►
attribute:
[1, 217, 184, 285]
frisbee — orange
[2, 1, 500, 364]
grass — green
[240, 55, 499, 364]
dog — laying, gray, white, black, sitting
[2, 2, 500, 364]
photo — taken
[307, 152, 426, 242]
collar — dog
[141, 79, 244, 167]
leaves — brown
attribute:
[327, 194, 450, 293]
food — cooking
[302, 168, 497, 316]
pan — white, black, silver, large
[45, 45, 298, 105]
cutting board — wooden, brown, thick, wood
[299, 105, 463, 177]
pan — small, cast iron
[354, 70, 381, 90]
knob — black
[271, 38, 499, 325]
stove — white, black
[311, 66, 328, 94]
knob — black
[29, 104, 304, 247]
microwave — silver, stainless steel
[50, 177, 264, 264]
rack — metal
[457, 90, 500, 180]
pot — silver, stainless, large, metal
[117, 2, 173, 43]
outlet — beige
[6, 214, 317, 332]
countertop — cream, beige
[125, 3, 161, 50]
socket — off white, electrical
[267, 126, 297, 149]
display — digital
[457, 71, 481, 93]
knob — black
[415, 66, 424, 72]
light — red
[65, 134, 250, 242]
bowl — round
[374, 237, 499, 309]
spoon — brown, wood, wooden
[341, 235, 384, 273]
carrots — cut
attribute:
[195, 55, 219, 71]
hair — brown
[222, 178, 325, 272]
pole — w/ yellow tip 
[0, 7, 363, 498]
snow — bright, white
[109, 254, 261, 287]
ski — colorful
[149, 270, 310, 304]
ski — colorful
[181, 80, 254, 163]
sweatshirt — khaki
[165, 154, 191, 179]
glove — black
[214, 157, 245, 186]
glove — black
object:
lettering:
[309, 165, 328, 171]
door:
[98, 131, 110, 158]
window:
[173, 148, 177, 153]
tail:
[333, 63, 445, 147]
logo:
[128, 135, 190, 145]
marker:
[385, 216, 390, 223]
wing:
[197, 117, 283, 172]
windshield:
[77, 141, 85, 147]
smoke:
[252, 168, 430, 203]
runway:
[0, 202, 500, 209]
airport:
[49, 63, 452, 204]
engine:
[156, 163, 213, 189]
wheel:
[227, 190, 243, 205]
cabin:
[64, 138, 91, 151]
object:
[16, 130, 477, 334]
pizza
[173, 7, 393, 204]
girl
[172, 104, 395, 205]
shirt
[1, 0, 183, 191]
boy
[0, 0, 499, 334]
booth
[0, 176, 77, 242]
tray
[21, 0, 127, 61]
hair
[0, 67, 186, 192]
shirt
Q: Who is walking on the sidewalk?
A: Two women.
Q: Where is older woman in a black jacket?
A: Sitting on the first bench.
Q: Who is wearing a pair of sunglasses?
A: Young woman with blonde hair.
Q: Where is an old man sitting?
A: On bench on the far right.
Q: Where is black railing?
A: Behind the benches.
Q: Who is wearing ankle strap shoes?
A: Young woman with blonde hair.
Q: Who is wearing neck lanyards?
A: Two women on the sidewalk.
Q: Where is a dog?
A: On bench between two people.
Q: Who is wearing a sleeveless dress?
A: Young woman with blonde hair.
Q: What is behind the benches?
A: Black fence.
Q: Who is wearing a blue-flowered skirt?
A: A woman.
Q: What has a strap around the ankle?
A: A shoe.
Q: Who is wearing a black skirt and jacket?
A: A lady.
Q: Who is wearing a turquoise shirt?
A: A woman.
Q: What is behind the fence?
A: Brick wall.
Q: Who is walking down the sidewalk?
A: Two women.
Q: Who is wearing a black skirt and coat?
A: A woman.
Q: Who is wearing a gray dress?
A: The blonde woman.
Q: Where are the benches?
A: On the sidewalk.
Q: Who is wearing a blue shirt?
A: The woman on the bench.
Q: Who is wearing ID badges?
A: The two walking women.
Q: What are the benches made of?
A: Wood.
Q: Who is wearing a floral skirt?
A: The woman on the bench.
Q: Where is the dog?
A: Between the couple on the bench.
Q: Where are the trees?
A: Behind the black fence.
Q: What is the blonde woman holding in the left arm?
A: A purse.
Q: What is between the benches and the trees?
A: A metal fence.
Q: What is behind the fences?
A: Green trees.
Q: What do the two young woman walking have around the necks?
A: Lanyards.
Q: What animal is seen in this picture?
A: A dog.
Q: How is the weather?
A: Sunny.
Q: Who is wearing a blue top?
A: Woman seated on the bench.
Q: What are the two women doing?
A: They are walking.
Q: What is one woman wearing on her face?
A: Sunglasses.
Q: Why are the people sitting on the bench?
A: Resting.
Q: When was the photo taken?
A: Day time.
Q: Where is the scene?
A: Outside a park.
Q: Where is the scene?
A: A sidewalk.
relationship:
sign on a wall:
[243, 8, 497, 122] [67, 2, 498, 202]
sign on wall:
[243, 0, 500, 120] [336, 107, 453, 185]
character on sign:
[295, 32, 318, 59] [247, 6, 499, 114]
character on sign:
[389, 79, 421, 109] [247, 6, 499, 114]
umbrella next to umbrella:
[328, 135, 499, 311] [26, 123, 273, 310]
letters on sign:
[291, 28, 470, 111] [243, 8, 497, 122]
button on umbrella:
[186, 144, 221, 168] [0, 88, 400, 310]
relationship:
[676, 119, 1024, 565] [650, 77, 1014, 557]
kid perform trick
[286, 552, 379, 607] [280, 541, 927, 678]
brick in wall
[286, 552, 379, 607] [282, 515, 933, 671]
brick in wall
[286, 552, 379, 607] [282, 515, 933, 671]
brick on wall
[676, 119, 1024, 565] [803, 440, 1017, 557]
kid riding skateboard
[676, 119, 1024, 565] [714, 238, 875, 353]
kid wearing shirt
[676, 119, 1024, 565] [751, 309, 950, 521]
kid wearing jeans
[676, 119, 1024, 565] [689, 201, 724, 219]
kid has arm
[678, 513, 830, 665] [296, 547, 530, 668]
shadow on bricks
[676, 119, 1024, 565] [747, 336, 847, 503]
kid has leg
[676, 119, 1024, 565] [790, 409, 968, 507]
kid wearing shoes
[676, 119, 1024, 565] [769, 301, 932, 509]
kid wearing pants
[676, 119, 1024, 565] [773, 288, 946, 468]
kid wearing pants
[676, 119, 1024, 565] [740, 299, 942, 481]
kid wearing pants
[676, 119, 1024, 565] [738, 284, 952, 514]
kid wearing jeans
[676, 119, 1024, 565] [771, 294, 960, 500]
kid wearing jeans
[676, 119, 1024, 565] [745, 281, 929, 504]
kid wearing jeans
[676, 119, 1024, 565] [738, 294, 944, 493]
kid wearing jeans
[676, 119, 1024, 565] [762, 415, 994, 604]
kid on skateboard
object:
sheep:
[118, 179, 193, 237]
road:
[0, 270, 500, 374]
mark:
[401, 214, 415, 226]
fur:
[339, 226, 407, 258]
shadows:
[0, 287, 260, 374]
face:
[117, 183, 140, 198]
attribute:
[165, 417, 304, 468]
◄
Convert the material from the line containing "[173, 7, 393, 204]" through the line containing "A: The blonde woman.", both included, into a JSON list of strings with one string per line and any blank lines omitted.

[
  "[173, 7, 393, 204]",
  "girl",
  "[172, 104, 395, 205]",
  "shirt",
  "[1, 0, 183, 191]",
  "boy",
  "[0, 0, 499, 334]",
  "booth",
  "[0, 176, 77, 242]",
  "tray",
  "[21, 0, 127, 61]",
  "hair",
  "[0, 67, 186, 192]",
  "shirt",
  "Q: Who is walking on the sidewalk?",
  "A: Two women.",
  "Q: Where is older woman in a black jacket?",
  "A: Sitting on the first bench.",
  "Q: Who is wearing a pair of sunglasses?",
  "A: Young woman with blonde hair.",
  "Q: Where is an old man sitting?",
  "A: On bench on the far right.",
  "Q: Where is black railing?",
  "A: Behind the benches.",
  "Q: Who is wearing ankle strap shoes?",
  "A: Young woman with blonde hair.",
  "Q: Who is wearing neck lanyards?",
  "A: Two women on the sidewalk.",
  "Q: Where is a dog?",
  "A: On bench between two people.",
  "Q: Who is wearing a sleeveless dress?",
  "A: Young woman with blonde hair.",
  "Q: What is behind the benches?",
  "A: Black fence.",
  "Q: Who is wearing a blue-flowered skirt?",
  "A: A woman.",
  "Q: What has a strap around the ankle?",
  "A: A shoe.",
  "Q: Who is wearing a black skirt and jacket?",
  "A: A lady.",
  "Q: Who is wearing a turquoise shirt?",
  "A: A woman.",
  "Q: What is behind the fence?",
  "A: Brick wall.",
  "Q: Who is walking down the sidewalk?",
  "A: Two women.",
  "Q: Who is wearing a black skirt and coat?",
  "A: A woman.",
  "Q: Who is wearing a gray dress?",
  "A: The blonde woman."
]